En los años más reciente, la labor de críticos como Rafael Aviña, Carlos Bonfil, Jorge Ayala Blanco, José Xavier Návar, Daniela Michel y unos pocos más, marcan la pauta dentro de la crítica en México con estilos y visiones tan diversas como el gusto cinematográfico, lo que permite al espectador comparar puntos de vista, comentarios y hacer de su lectura en materia de cine, una experiencia formativa que lo provee de elementos que le ayuden a una mejor asimilación y disfrute del fenómeno de ver una película. Son ellos, algunos de los personajes más consolidados y sólidos de la crítica cinematográfica.

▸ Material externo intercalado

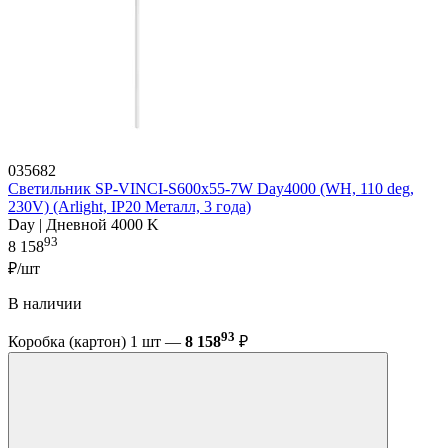
035682
Светильник SP-VINCI-S600x55-7W Day4000 (WH, 110 deg,
230V) (Arlight, IP20 Металл, 3 года)
Day | Дневной 4000 K
93
8 158
₽/шт
В наличии
93
Коробка (картон) 1 шт —
8 158
₽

En parte por el desarrollo tecnológico que permite que cualquier persona tenga al alcance de un click reseñas y analisis de todo el mundo sobre tal o cual filme, las nuevas generaciones de críticos en México deben proponer una relación horizontal entre el crítico y el lector, un trato de iguales donde aquel que por su labor profesional ha acumulado mayor conocimientos y referencias cinematográficas se compromete y gusta de compartir esos elementos para que el cinéfilo no dedicado a esto pueda disfrutar de mejor manera la experiencia de ir al cine y de observar y analizar una película. No hay sensei y pequeño saltamontes. Simplemente dos apasionados de lo mismo, uno de ellos, con la labor de iniciar la reflexión o discusión de una película, desde las lineas de un diario, de una revista, las imágenes de un programa televisivo o los pixeles de una página de internet.

Para ejemplificar la diversidad de “críticas de cine” que hay en México, sirve mencionar algunas rarezas de nuestro medio. Gran parte de los que se llaman a si mismos críticos de cine no leen a otros críticos, de hecho, no saben ubicar cuáles son los diversos medios que ofrecen un contenido en materia de cine que sea de verdadera importancia y de valor cultural. Así pues, para el crítico, el fin de semana no significa descansar en casa o no hacer nada, es sólo otra clara oportunidad para ir un poco más al cine o ver en televisión algunas nuevas o viejas cintas.

Como dice Carlos Bonfil, uno de los más importantes críticos en México “hay críticas de festival, de cocktail, de premieres, de farándula, pero muy poca de esta crítica es comprometida con el lector”. Las más de las veces, la crítica se mece en dos polos opuestos que en nada ayudan al espectador. O se trata de reseñas más preocupadas por quedar bien con los directores, productores y/o distribuidores que con el público o se trata de no añadir nada nuevo y solo decir si una película le gustó o no al crítico en cuestión (el 90% de las veces, nada les gusta y de ahí la imagen de que el crítico es un viejo enojón, caduco y arcaico a quien el tiempo y el cine ya han rebasado, sumado a que salvo algunas contadas excepciones, un crítico digno de este título, no tiene menos de 40 o 50 años).

Así (sobre)vive la crítica en México. Un oficio en dificultades, que perdura por la labor de unos pocos, entusiasmados y comprometidos a continuar una parte tan importante de la industria cinematográfica. Los herederos de la crítica de Cahiers du Cinema, los alumnos a distancia de Bordwell y voraces consumidores de post-teorías fílmicas en México seguirán con su batalla por lograr que un día, el oficio de la crítica tenga el reconocimiento y espacio que hay en los países desarrollados culturalmente, es un largo camino, pero bien vale la pena andarlo. Mientras tanto, vayamos al cine.